The California tax remedies this by taxing only billionaires and taxing assets, including shares in companies.
Daniel Shaviro, Wayne Perry professor of taxation at New York University, says, “Traditionally, these taxes can be hard to enforce because tax administration don’t want to go after these people.”
Even if it passes, “The governor could just say this is not a high priority for him and not enforce it,” Shaviro says, referring to Governor Gavin Newsom, who has opposed the tax.
But Primm says, “The governor is out of touch with Californians on this”.
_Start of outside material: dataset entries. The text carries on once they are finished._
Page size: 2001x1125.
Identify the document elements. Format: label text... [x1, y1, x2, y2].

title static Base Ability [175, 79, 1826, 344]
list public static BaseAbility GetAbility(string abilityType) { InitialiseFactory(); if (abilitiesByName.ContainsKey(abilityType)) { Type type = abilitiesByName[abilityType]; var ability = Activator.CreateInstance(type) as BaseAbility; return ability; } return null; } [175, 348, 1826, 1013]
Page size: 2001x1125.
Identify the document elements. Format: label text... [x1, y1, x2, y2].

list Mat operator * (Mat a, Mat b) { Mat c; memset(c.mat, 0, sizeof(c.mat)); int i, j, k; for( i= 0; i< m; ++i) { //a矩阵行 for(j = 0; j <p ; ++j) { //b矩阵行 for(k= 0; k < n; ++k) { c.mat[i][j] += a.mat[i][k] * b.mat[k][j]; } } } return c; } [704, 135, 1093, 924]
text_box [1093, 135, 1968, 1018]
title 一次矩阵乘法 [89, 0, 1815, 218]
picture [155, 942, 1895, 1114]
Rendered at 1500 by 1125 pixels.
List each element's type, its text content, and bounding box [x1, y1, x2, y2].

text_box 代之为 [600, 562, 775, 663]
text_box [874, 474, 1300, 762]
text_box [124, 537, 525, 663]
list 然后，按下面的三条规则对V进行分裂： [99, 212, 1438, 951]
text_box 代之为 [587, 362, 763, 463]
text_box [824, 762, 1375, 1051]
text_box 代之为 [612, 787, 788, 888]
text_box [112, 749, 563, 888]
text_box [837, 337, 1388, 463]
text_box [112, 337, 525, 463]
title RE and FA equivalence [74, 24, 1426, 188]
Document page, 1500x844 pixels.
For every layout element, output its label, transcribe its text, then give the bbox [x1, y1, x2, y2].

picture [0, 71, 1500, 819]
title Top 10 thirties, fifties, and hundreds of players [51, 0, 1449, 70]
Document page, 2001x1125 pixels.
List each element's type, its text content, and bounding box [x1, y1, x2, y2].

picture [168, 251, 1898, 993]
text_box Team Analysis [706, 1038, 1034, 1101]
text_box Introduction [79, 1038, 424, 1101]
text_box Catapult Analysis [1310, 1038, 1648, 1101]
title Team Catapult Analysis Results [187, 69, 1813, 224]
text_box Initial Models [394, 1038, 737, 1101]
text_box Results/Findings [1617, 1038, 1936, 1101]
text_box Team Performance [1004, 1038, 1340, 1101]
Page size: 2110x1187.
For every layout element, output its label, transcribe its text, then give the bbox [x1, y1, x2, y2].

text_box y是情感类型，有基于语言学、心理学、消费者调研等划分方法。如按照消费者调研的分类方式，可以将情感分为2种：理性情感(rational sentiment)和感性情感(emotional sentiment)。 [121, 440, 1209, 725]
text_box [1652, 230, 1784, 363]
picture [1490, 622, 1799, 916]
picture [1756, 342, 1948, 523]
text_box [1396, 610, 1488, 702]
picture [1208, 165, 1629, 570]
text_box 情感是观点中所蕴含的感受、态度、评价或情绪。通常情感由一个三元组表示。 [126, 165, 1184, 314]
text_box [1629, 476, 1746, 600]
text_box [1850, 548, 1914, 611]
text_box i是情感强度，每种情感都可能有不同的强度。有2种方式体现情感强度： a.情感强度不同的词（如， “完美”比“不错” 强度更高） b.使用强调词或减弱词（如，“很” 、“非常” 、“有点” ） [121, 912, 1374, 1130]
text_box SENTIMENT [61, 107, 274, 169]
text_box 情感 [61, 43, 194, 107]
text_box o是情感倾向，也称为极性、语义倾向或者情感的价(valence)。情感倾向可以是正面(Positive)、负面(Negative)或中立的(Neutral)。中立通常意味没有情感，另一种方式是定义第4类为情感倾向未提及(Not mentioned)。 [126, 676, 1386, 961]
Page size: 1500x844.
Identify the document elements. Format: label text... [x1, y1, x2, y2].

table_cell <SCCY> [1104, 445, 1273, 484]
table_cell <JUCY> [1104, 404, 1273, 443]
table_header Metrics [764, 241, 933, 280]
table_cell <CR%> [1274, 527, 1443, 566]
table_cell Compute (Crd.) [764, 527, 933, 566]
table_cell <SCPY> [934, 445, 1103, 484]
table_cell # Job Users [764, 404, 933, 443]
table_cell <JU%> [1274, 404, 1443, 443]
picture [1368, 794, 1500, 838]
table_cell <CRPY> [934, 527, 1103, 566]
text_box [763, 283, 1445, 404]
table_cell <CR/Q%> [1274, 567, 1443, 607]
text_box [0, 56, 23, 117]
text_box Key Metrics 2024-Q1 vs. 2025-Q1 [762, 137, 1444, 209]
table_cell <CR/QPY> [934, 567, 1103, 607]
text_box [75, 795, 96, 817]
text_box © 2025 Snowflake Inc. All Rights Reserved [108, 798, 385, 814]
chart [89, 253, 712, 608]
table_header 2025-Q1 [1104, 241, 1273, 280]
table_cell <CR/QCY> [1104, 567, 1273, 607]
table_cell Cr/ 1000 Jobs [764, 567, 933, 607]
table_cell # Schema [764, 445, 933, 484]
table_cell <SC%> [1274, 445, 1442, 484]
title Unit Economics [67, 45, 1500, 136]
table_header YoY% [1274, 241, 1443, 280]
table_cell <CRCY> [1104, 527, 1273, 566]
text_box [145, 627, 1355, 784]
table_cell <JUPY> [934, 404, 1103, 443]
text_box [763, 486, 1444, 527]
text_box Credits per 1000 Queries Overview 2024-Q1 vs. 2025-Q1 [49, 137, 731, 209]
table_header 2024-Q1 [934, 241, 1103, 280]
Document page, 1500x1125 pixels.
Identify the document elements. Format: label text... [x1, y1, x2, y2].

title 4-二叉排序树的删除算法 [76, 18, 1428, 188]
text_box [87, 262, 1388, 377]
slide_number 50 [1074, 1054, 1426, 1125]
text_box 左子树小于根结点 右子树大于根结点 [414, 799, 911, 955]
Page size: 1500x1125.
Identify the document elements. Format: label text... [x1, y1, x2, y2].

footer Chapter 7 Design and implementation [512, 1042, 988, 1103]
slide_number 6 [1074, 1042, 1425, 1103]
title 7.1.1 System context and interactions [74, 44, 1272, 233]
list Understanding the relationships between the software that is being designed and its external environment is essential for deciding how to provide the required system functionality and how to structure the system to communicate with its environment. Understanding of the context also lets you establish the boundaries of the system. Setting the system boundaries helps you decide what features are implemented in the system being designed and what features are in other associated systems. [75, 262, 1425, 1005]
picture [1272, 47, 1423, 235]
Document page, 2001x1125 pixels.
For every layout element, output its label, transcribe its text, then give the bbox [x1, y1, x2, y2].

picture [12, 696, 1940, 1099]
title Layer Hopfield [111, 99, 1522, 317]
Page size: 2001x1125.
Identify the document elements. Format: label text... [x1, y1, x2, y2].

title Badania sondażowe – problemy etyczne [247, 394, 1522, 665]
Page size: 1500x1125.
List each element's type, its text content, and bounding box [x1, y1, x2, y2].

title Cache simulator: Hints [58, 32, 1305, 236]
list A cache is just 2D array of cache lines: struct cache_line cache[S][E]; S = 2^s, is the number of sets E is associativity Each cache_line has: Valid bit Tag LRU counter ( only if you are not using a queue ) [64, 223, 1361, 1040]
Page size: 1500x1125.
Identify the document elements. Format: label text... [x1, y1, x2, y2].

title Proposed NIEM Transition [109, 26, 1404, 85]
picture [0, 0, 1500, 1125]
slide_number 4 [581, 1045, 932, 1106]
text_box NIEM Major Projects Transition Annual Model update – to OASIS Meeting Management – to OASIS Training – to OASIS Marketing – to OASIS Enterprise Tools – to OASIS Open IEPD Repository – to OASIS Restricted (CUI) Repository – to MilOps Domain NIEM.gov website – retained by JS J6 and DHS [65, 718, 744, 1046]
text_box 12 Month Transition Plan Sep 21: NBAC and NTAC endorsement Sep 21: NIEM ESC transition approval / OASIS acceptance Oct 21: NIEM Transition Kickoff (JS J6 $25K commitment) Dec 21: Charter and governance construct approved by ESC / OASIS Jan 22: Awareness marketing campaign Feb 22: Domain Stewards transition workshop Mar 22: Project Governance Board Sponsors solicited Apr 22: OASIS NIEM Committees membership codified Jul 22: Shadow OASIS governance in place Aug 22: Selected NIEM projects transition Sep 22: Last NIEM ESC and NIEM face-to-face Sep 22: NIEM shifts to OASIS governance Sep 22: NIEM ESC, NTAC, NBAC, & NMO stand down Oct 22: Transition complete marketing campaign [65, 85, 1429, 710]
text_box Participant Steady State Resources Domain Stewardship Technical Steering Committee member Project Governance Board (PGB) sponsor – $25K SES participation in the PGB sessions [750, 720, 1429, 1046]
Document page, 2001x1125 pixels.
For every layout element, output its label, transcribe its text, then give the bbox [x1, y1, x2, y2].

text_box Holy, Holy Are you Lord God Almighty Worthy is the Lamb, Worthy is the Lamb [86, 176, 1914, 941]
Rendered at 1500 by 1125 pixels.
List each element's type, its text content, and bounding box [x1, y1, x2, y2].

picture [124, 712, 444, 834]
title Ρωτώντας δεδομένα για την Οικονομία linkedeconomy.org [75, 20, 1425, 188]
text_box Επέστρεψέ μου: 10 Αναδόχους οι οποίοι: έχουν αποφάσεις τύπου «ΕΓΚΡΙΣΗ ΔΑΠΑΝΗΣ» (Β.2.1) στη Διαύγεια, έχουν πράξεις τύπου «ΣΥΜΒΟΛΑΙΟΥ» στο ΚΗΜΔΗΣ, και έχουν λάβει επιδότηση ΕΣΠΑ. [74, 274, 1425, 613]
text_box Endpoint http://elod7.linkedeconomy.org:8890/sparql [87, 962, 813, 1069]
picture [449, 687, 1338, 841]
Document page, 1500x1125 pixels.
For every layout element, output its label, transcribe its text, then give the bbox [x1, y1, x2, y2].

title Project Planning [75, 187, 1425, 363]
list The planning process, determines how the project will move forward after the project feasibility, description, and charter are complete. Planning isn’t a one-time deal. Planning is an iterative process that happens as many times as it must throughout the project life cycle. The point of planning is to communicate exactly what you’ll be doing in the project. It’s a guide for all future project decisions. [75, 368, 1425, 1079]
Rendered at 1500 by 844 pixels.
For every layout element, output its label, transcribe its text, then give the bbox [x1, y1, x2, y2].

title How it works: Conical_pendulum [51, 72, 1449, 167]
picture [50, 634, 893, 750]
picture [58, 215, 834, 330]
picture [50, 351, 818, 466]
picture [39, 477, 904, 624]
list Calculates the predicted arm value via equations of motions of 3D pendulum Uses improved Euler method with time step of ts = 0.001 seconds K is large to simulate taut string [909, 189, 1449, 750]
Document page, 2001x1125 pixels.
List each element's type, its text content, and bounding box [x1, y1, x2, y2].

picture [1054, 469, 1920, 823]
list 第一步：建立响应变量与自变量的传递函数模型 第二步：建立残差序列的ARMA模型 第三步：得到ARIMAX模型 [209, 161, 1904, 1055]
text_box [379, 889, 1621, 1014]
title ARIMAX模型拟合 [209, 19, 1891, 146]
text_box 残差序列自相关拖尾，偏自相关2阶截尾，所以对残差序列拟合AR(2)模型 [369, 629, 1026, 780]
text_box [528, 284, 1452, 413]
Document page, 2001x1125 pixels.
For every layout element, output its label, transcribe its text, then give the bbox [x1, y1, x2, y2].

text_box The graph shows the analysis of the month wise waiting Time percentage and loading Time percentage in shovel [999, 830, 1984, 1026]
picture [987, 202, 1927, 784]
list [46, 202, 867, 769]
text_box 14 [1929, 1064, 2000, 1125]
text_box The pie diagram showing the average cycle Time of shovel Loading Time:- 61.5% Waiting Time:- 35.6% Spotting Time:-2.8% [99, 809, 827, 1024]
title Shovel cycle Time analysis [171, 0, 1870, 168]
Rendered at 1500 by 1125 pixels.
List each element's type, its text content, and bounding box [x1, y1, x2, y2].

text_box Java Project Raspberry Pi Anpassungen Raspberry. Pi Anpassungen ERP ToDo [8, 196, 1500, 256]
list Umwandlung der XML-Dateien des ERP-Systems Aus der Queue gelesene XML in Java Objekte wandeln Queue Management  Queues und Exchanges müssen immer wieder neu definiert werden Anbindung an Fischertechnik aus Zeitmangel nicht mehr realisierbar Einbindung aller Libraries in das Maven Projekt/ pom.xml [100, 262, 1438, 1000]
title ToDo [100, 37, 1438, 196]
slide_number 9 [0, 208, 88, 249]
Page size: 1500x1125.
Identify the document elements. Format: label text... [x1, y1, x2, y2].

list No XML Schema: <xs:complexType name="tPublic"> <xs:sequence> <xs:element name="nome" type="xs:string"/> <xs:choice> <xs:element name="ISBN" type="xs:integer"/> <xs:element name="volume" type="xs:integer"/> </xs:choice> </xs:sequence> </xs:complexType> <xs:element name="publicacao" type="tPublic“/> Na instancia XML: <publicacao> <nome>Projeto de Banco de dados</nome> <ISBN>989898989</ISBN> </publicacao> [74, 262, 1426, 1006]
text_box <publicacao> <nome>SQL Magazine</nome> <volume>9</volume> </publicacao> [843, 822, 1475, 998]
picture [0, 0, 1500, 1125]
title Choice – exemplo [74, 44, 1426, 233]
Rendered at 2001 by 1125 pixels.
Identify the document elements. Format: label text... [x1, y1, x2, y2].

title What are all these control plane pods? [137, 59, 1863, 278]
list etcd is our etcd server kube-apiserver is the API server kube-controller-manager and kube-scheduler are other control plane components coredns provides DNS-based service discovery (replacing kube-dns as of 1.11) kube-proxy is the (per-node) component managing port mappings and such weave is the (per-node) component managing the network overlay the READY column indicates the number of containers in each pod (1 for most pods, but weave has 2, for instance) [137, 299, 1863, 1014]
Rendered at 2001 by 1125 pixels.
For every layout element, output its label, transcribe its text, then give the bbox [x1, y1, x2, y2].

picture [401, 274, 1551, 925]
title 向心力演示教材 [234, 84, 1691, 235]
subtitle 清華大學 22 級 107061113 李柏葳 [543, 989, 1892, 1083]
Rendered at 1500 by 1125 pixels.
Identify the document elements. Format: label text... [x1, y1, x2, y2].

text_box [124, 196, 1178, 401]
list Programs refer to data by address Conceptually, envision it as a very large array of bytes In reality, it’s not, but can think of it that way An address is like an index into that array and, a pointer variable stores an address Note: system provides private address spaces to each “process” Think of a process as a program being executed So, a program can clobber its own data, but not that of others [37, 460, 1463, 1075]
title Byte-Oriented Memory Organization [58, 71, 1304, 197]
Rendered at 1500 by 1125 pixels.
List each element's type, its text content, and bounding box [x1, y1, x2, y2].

Newsom is in the last year of his last term as governor. However, nearly all the candidates running for the June 2 primary for governor, except billionaire Tom Steyer, who is running as a progressive Democrat, also oppose this measure. While some have said this will lead to a flight of capital, others say the spending plan does not include expenses for education, which was not cut in the OBBBA.
Greer Dove, who gets food through Calfresh and the San Francisco Marin Food Bank for herself and her daughter, says the looming food benefit cuts are worrying. “The anxiety of it all is adding up. I could be next.”